Excerpted text:
Thomas wrote that the previous Supreme Court ruling from 2005 – Gonzales v. Raich – may now have no legal usefulness because the federal government has taken a hands-off approach to today’s marijuana industry, effectively rendering its own prohibition out-of-date. Thomas wrote that a new case they were asked to review is an example of the problems with the conflicting standards coming from the federal government today. The previously decided case mentioned, Gonzales v. Raich, refers to the 2005 SCOTUS case that may have been used as precedent. It involves a California medical user in 2002 (California approved medical in 1996) who had plants destroyed by federal authorities.
In Thomas' words, “A prohibition on intrastate use or cultivation of marijuana may no longer be necessary or proper to support the federal government’s piecemeal approach,” in an opinion that denied a Colorado retailer a Supreme Court hearing in a legal battle over the merits of Section 280E of the federal tax code. IRS code 280E is part of the IRS law that states that businesses selling cannabis (or any other federally illegal controlled substance) cannot deduct any expenses incurred in the production, distribution, and sale. The case represents the struggle of many cannabis-related businesses that are operating legally under their state laws, but are by the letter of federal law, second-class business owners at best, and felons at worst. Part of Thomas’ statement discusses marijuana businesses that could be trying to protect themselves by having armed security (firearms laws) while at the same time trafficking in a Schedule 1 substance. He also pointed out inconsistencies in banking practices brought on by federal prohibition, practices which actually increase the need for armed security.
Excerpt from June 29, 2021 Statement by Justice Thomas
Thomas is considered by many to be the most conservative member of the Supreme Court. His formal statement is impactful for marijuana businesses in that it denied hearing the case while suggesting federal cannabis laws and policies ought to be consistent. This was made clear in his words, “Whatever the merits of Raich when it was decided, federal policies of the past 16 years have greatly undermined its reasoning,” and “The Federal Government’s current approach is a half-in, half-out regime that simultaneously tolerates and forbids local use of marijuana.” The Supreme Court, or any court for that matter, can not serve de facto law and laws which are on the books.

What to do:
a – Copy the stretch of the text on Justice Thomas's marijuana statement from "Thomas wrote that the" through "by federal authorities.".
b – List each calendar year that appears in the text on Justice Thomas's marijuana statement.
The data has no connection to the text.

Data for review:

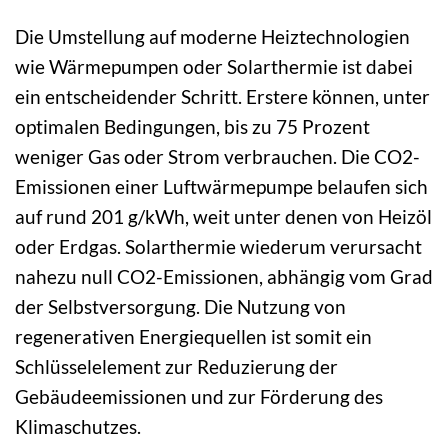
Die Umstellung auf moderne Heiztechnologien
wie Wärmepumpen oder Solarthermie ist dabei
ein entscheidender Schritt. Erstere können, unter
optimalen Bedingungen, bis zu 75 Prozent
weniger Gas oder Strom verbrauchen. Die CO2-
Emissionen einer Luftwärmepumpe belaufen sich
auf rund 201 g/kWh, weit unter denen von Heizöl
oder Erdgas. Solarthermie wiederum verursacht
nahezu null CO2-Emissionen, abhängig vom Grad
der Selbstversorgung. Die Nutzung von
regenerativen Energiequellen ist somit ein
Schlüsselelement zur Reduzierung der
Gebäudeemissionen und zur Förderung des
Klimaschutzes.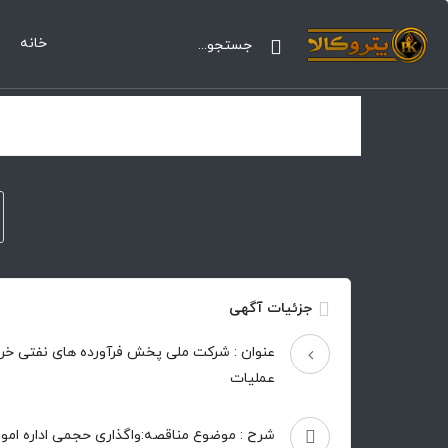
خانه
جزئیات آگهی
عنوان : شرکت ملی پخش فرآورده های نفتی خر
عملیات
شرح : موضوع مناقصه:واگذاری حجمی اداره امو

List of answers:
a –
Thomas wrote that the previous Supreme Court ruling from 2005 – Gonzales v. Raich – may now have no legal usefulness because the federal government has taken a hands-off approach to today’s marijuana industry, effectively rendering its own prohibition out-of-date. Thomas wrote that a new case they were asked to review is an example of the problems with the conflicting standards coming from the federal government today. The previously decided case mentioned, Gonzales v. Raich, refers to the 2005 SCOTUS case that may have been used as precedent. It involves a California medical user in 2002 (California approved medical in 1996) who had plants destroyed by federal authorities.

b – 2005, 2002, 1996, 2021